> _Problem requirements_: Check every line of the material below for the string "tail". State how many lines have it.

↓

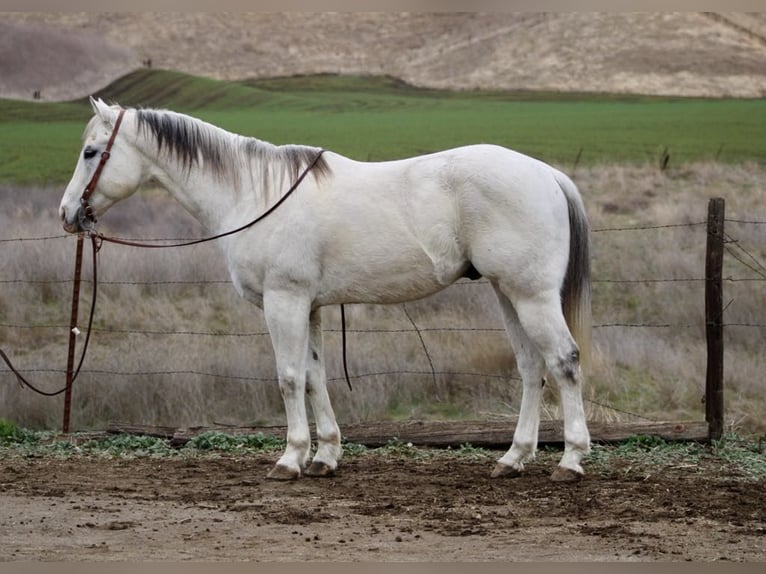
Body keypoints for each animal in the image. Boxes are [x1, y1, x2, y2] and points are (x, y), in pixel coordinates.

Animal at [63, 97, 596, 484]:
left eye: (90, 152)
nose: (69, 214)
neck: (252, 194)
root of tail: (548, 174)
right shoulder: (311, 306)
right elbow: (315, 377)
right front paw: (324, 457)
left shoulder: (285, 301)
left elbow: (288, 378)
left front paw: (290, 459)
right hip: (509, 295)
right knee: (531, 369)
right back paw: (512, 459)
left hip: (531, 296)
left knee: (564, 362)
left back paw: (569, 461)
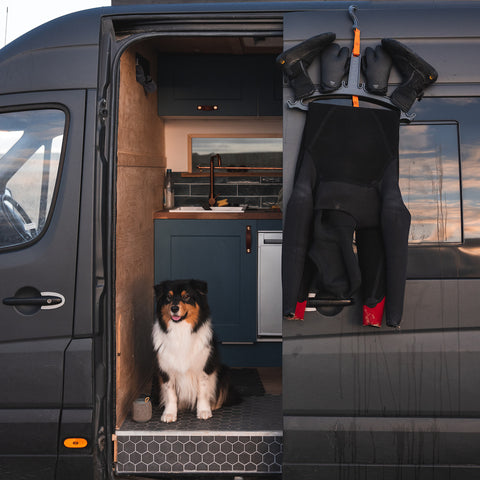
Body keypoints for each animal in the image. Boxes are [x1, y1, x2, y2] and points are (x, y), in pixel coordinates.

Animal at [152, 280, 238, 422]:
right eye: (168, 297)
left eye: (186, 296)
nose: (174, 308)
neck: (180, 331)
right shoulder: (166, 370)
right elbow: (170, 394)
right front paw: (169, 413)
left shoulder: (203, 368)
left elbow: (202, 391)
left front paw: (203, 410)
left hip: (224, 371)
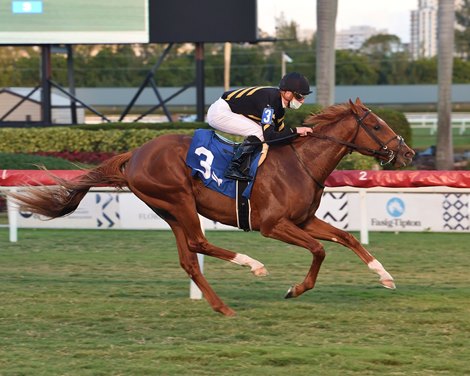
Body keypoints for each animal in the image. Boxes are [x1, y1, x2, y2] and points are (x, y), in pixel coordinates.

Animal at [9, 98, 414, 316]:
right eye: (378, 126)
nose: (408, 153)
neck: (301, 163)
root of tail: (134, 154)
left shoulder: (304, 219)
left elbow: (346, 238)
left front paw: (385, 276)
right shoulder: (273, 225)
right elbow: (319, 250)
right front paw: (295, 289)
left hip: (169, 210)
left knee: (189, 257)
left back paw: (221, 305)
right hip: (179, 200)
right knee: (198, 243)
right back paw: (252, 265)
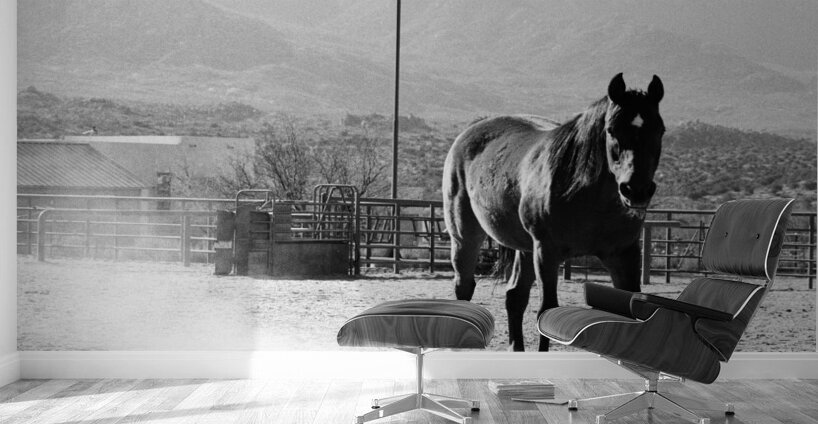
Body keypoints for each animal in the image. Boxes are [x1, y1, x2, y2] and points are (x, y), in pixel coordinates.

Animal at [442, 73, 665, 351]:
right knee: (464, 288)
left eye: (659, 130)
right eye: (612, 130)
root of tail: (471, 131)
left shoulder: (624, 255)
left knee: (515, 297)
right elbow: (547, 311)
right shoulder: (546, 252)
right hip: (466, 238)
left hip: (525, 248)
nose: (636, 190)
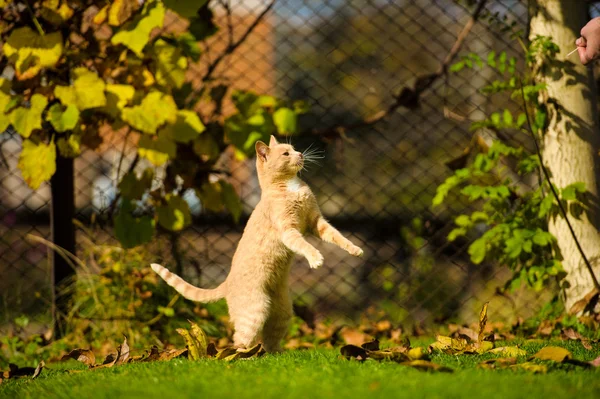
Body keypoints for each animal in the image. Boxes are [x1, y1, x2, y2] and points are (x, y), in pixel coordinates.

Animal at [152, 135, 364, 354]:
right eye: (286, 153)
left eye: (293, 148)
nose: (300, 154)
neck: (290, 186)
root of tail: (227, 282)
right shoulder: (289, 231)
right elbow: (305, 245)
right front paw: (315, 258)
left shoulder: (317, 223)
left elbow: (337, 236)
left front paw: (354, 249)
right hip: (255, 312)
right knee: (239, 341)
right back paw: (242, 356)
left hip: (282, 312)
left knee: (269, 341)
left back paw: (278, 354)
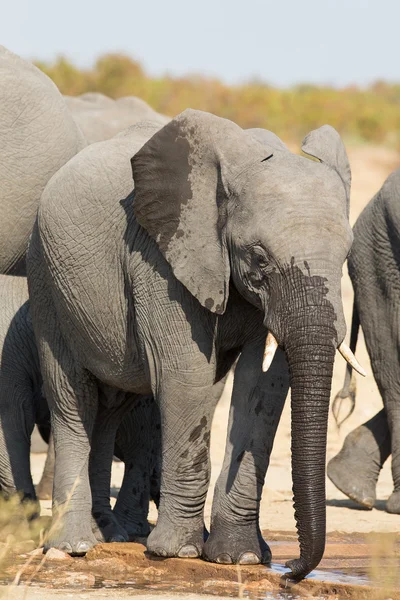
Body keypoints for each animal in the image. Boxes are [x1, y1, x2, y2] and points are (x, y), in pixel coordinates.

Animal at [27, 110, 360, 580]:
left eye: (347, 256)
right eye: (259, 257)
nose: (292, 570)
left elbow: (263, 386)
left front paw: (240, 557)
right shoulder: (159, 257)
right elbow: (185, 374)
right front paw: (180, 553)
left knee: (111, 409)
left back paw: (108, 535)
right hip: (45, 278)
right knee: (74, 398)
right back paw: (73, 545)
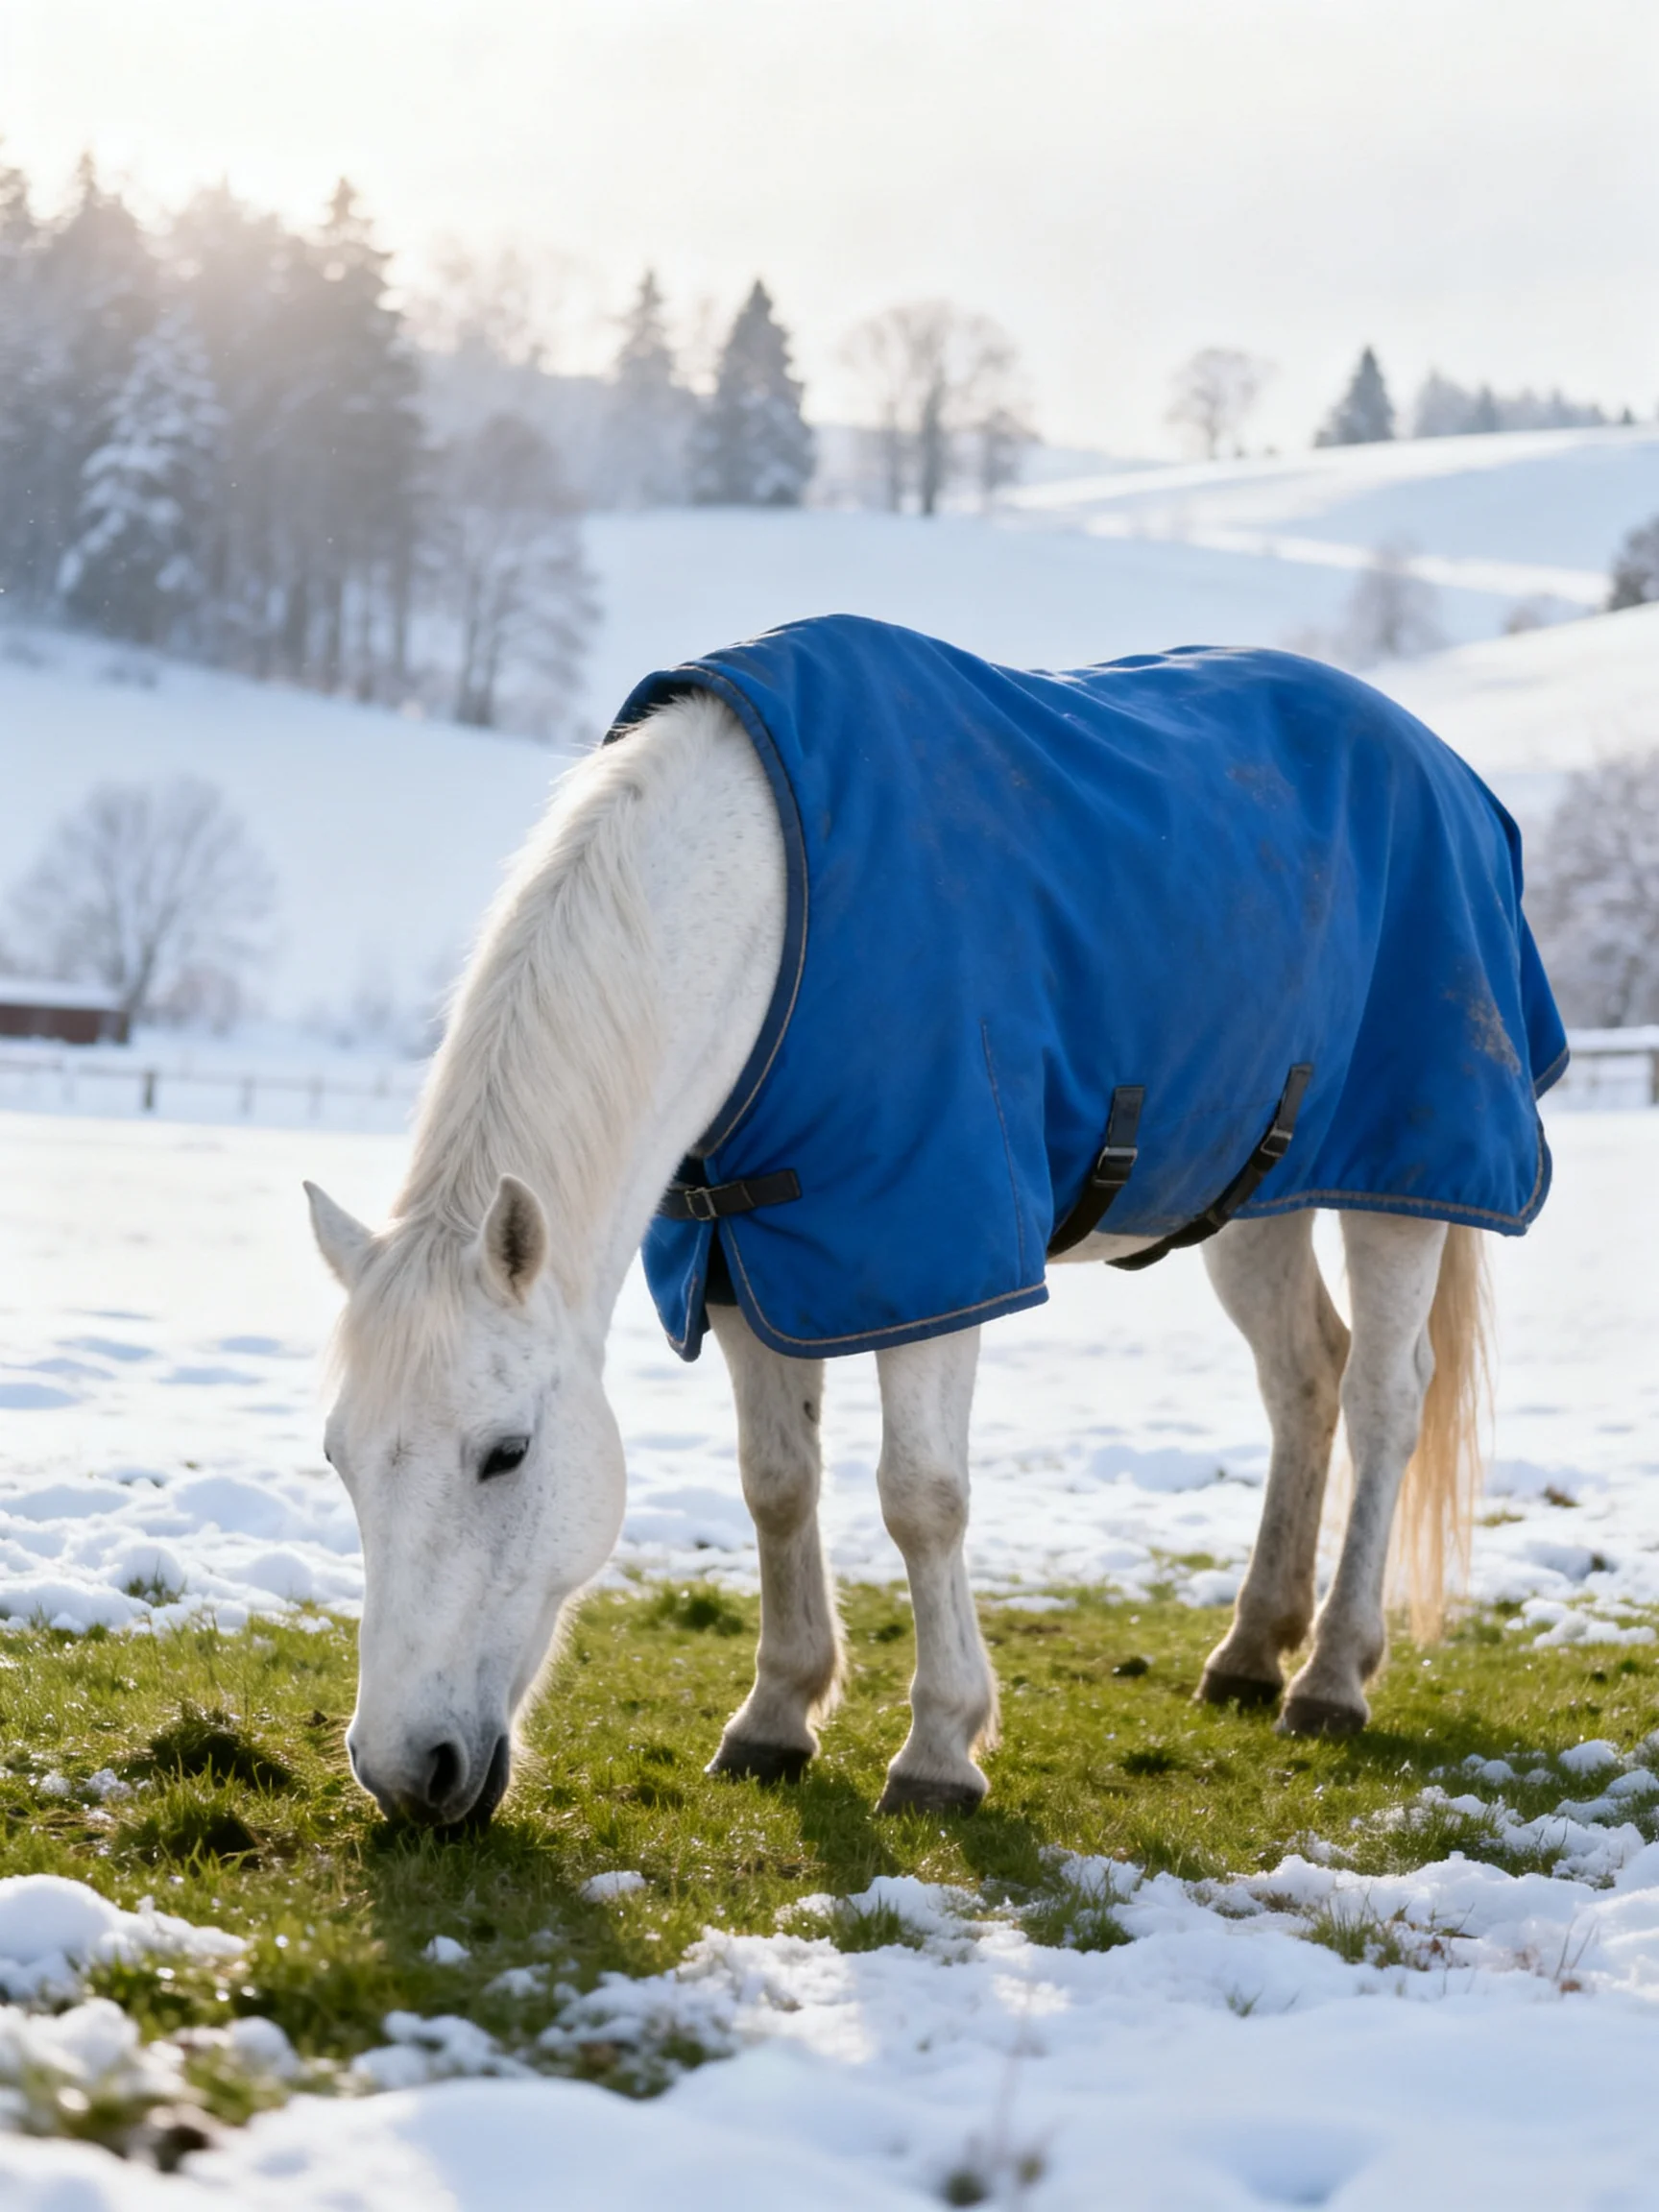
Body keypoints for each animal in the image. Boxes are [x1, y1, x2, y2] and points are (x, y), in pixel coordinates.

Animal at [306, 623, 1560, 1827]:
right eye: (339, 1458)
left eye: (506, 1454)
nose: (406, 1771)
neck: (778, 911)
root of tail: (1448, 774)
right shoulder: (742, 1258)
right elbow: (777, 1482)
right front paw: (776, 1715)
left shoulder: (936, 1251)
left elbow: (921, 1499)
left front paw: (940, 1750)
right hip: (1259, 1197)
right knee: (1304, 1378)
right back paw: (1252, 1651)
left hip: (1400, 1182)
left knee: (1385, 1396)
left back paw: (1332, 1676)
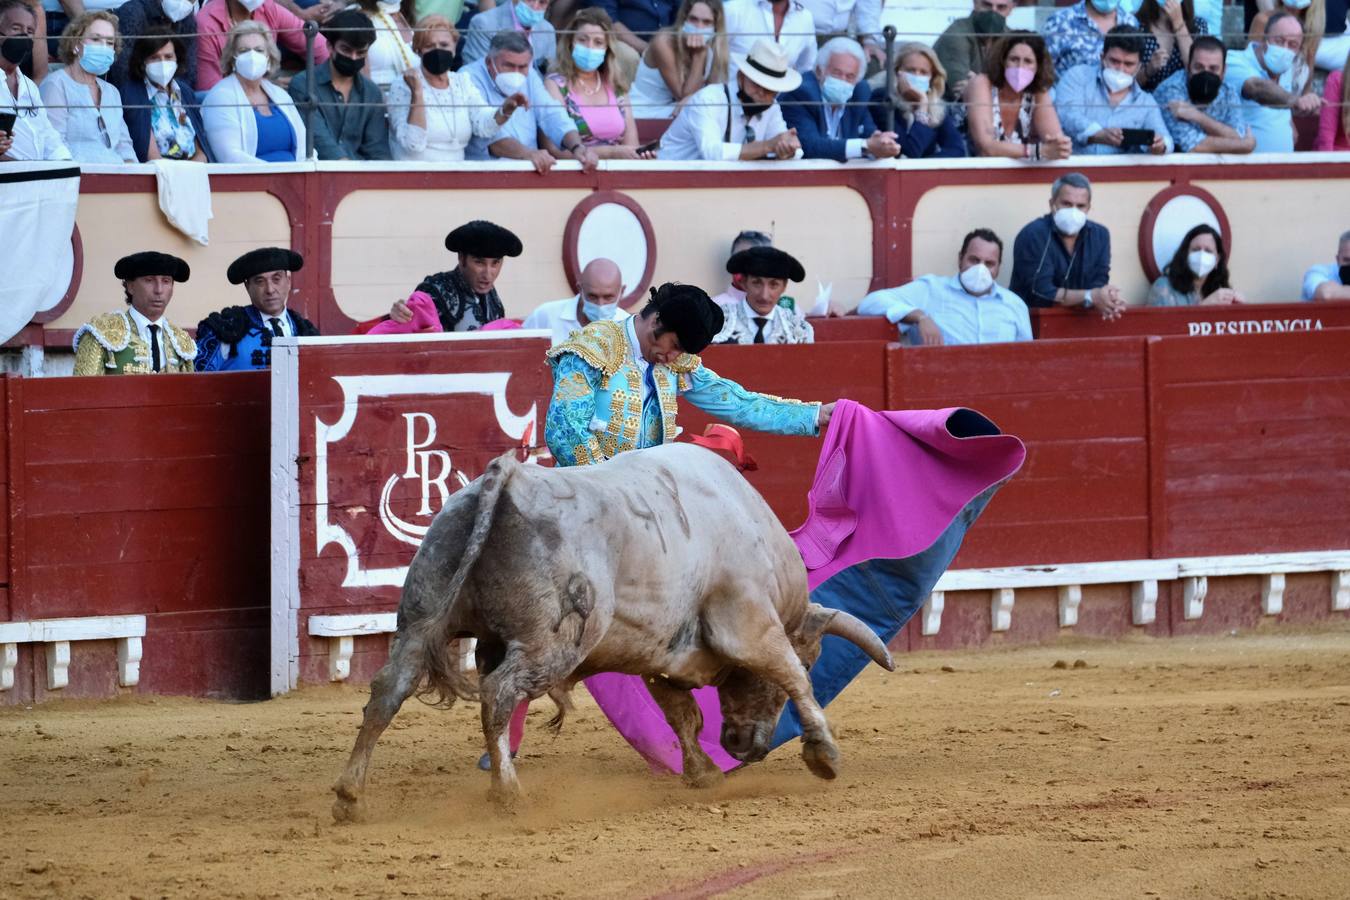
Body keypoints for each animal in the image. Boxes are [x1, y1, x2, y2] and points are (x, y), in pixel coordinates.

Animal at [330, 439, 891, 820]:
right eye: (817, 656)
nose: (743, 747)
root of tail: (509, 477)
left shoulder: (664, 655)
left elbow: (682, 715)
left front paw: (704, 773)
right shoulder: (749, 626)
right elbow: (791, 675)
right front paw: (824, 754)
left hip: (420, 619)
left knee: (390, 688)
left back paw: (350, 796)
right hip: (550, 643)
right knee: (499, 694)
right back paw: (508, 793)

↑

> _Output for this task_: 6